Exercise directions -> Answer with a number only, stating how many lines of the records hold the word "between".

Collected data entries
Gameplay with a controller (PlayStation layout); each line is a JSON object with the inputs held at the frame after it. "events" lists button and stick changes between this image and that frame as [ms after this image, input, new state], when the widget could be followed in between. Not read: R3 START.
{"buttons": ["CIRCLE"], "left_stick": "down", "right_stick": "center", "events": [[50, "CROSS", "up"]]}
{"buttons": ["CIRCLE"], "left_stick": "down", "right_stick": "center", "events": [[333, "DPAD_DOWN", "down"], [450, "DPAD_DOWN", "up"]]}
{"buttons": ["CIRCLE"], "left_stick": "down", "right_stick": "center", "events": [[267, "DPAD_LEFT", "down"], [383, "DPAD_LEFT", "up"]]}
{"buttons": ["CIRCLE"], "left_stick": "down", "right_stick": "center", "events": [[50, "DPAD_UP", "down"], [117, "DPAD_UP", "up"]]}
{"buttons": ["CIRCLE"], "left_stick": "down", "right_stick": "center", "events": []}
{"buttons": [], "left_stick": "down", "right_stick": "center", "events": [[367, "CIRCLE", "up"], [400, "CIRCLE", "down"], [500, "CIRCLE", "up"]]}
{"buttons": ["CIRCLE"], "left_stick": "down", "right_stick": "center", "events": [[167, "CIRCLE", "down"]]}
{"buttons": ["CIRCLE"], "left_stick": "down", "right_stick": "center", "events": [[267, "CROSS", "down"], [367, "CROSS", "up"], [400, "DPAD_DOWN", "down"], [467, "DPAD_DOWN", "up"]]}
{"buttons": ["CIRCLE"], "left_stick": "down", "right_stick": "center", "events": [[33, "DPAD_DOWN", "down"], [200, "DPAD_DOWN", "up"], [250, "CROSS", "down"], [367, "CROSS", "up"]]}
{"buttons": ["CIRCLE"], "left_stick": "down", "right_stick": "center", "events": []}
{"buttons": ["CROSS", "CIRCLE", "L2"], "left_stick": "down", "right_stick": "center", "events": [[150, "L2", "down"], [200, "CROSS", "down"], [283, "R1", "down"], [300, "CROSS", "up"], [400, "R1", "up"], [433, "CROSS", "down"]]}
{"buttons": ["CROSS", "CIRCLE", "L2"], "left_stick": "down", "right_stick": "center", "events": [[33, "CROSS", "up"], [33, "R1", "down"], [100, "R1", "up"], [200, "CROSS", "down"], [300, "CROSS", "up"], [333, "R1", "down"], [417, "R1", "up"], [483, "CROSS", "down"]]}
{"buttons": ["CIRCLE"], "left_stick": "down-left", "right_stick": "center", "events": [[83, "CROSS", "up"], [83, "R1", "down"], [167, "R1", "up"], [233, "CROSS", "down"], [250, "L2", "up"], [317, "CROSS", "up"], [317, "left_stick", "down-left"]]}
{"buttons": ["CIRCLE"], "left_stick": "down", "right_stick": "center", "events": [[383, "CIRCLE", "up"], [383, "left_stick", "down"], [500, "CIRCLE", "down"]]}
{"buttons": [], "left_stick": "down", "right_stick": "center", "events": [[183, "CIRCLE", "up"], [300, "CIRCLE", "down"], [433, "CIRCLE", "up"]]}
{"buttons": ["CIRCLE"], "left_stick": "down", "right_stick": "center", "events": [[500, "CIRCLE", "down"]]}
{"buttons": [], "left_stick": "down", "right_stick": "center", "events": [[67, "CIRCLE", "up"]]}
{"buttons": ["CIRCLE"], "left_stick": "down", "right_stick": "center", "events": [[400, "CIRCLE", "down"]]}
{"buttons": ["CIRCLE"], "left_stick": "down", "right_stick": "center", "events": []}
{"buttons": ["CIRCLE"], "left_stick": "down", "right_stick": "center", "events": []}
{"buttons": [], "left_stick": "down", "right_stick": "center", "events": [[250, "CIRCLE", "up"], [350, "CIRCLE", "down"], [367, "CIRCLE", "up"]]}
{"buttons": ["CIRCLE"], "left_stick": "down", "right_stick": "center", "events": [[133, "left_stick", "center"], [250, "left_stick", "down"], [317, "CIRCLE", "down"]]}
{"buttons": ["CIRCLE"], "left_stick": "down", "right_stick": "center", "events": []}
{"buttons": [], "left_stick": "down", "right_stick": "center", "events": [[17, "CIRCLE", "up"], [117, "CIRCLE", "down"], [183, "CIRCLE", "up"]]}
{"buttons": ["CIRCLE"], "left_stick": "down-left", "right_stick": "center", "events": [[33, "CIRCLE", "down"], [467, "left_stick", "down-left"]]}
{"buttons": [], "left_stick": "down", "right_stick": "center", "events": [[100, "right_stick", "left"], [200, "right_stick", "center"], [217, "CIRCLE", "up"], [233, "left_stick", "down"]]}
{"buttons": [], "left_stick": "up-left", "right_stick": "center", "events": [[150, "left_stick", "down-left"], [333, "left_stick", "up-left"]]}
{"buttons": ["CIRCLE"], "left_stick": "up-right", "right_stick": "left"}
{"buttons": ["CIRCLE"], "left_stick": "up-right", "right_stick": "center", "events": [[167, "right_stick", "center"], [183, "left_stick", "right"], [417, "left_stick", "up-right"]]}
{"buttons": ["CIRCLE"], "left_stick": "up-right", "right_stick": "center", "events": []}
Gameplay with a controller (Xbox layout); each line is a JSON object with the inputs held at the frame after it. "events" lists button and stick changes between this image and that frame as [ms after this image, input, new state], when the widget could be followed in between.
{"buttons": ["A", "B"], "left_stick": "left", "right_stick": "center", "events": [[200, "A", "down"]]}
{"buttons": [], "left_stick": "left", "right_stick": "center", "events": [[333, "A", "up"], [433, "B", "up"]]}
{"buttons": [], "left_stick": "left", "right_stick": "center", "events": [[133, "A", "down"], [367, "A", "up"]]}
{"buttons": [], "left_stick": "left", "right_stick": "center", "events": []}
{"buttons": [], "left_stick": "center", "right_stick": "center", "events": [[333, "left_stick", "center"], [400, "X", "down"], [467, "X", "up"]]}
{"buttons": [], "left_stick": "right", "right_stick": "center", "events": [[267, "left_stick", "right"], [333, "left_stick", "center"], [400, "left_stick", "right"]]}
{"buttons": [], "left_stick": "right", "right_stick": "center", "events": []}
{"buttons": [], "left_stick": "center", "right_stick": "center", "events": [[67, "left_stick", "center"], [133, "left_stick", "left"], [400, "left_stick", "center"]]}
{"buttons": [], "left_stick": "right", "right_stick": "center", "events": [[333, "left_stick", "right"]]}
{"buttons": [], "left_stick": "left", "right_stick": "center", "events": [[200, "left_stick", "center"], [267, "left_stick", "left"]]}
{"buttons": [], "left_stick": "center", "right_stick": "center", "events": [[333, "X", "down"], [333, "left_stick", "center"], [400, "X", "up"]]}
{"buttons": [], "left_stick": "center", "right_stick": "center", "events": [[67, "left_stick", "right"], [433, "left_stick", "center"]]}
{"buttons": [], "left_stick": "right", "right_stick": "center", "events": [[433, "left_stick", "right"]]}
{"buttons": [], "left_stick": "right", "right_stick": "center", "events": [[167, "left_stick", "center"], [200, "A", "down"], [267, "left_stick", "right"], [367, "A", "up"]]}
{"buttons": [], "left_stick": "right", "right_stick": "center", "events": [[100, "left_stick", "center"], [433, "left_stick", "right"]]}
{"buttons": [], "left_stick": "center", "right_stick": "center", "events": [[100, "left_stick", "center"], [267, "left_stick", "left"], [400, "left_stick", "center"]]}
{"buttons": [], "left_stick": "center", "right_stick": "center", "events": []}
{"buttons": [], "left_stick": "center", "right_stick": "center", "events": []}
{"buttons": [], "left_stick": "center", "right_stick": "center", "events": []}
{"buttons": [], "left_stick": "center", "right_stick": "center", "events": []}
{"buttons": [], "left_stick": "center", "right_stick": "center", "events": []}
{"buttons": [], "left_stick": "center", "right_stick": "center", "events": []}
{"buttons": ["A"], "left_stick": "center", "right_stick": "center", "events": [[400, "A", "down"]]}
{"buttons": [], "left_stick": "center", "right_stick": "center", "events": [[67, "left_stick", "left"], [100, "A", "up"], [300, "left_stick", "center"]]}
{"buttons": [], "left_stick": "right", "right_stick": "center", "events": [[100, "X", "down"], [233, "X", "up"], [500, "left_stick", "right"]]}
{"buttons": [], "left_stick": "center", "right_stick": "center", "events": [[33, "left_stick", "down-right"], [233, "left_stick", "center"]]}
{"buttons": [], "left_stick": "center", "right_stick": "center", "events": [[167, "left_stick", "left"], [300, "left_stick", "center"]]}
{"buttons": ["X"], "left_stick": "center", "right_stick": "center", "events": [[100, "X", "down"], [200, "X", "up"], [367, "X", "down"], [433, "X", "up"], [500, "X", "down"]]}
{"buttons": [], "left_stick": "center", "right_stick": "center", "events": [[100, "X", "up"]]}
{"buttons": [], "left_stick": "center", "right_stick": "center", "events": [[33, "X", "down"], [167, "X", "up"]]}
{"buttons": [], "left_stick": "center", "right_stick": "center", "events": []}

Output of the exercise -> 2